*Task input*:
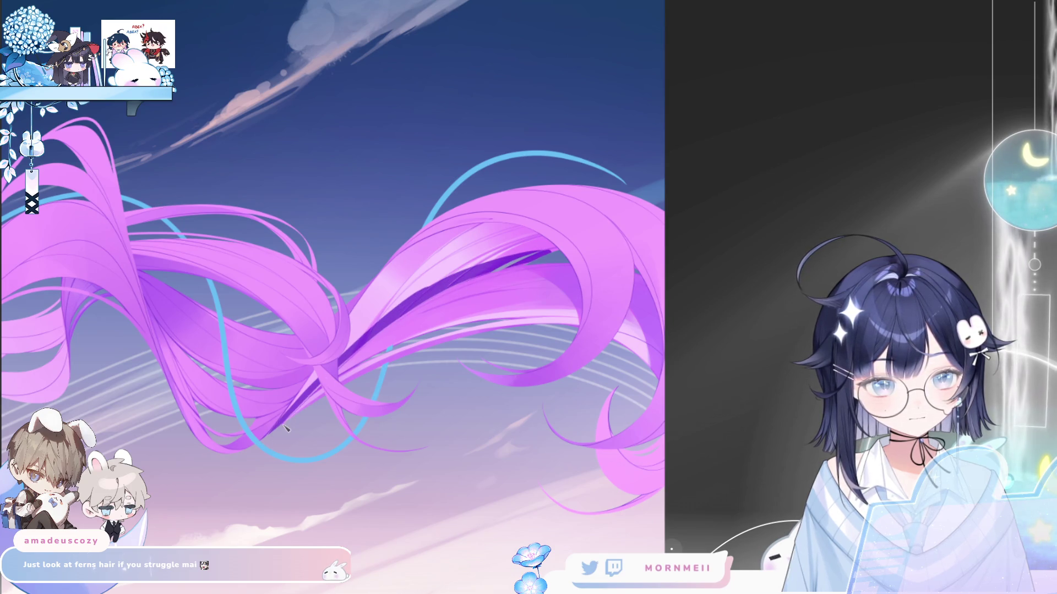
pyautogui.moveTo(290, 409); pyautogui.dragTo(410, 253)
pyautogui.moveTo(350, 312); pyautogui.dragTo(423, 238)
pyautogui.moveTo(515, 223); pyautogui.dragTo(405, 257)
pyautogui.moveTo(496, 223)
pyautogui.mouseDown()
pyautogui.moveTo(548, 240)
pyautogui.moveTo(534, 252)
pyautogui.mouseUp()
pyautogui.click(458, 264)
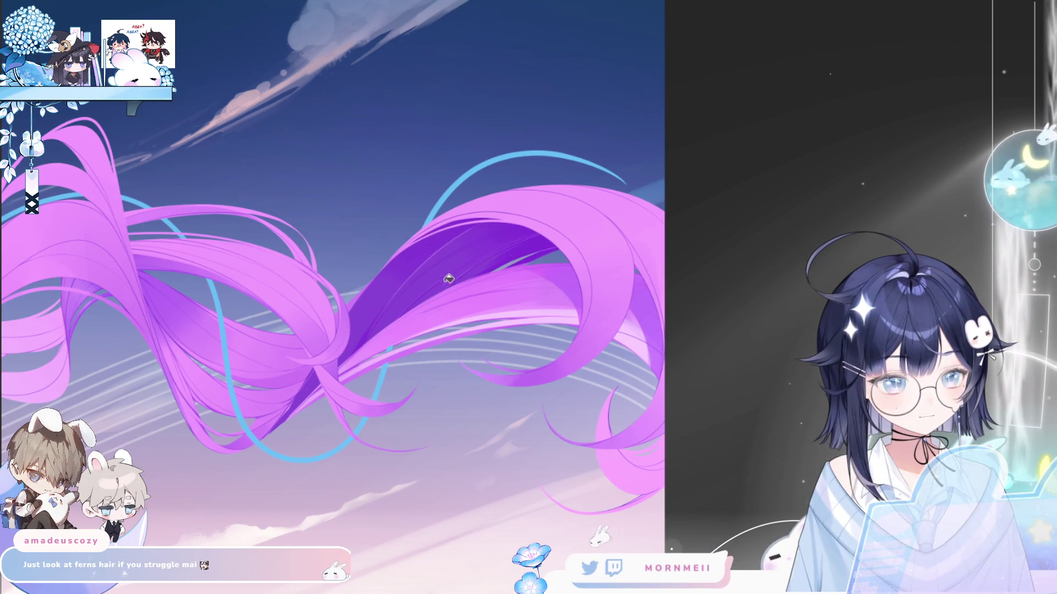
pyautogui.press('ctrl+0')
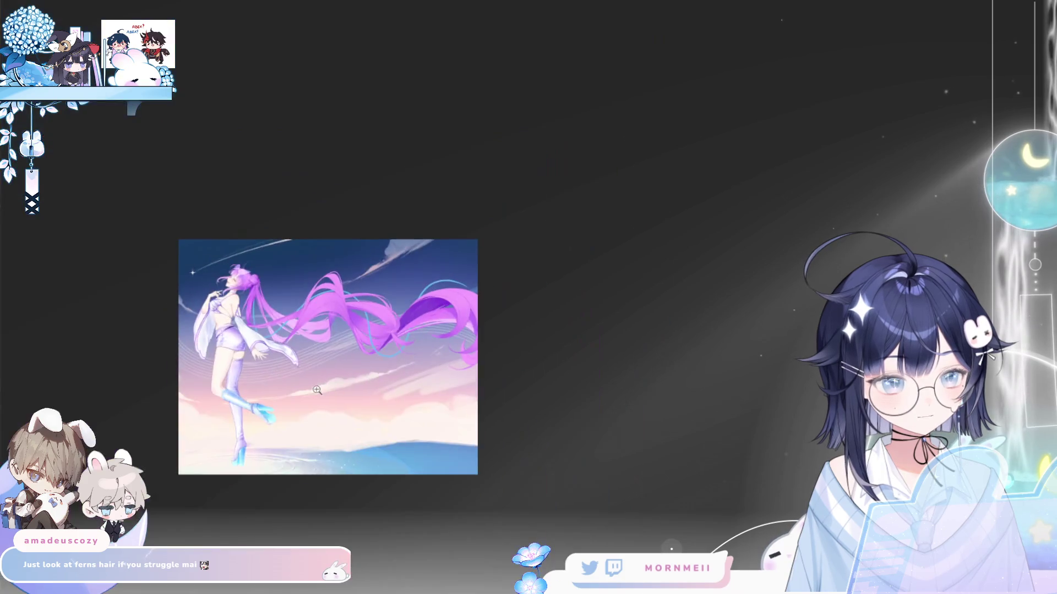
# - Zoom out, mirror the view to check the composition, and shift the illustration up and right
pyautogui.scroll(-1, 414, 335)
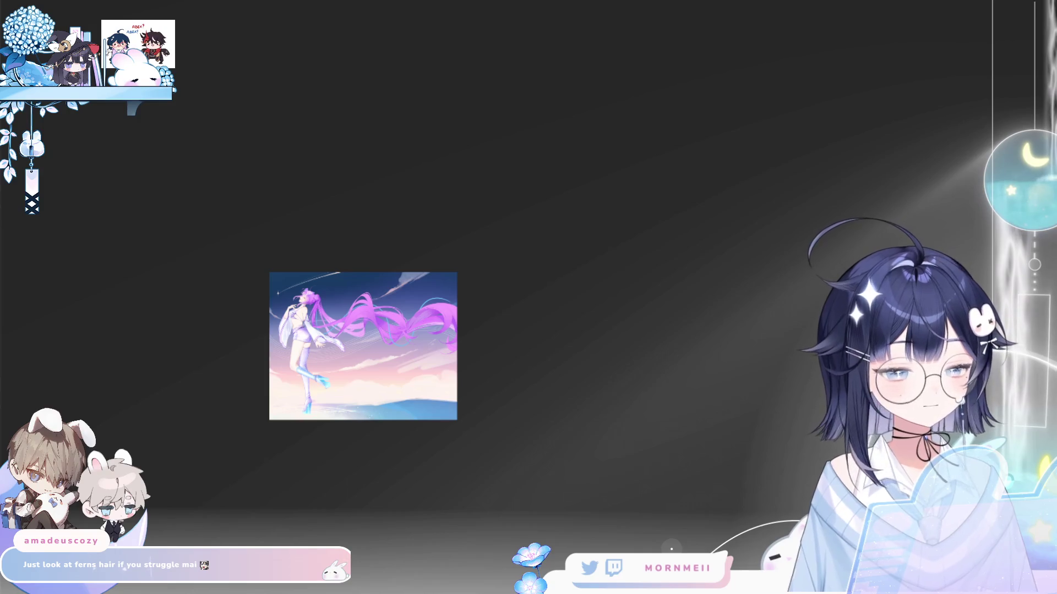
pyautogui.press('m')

*What needs to be done*:
With all pictures omitted, return exactly the lines from the one containing "pyautogui.mouseDown()" through the end of the entries above.

*Result*:
pyautogui.mouseDown()
pyautogui.moveTo(548, 240)
pyautogui.moveTo(534, 252)
pyautogui.mouseUp()
pyautogui.click(458, 264)
pyautogui.press('ctrl+0')
# - Zoom out, mirror the view to check the composition, and shift the illustration up and right
pyautogui.scroll(-1, 414, 335)
pyautogui.press('m')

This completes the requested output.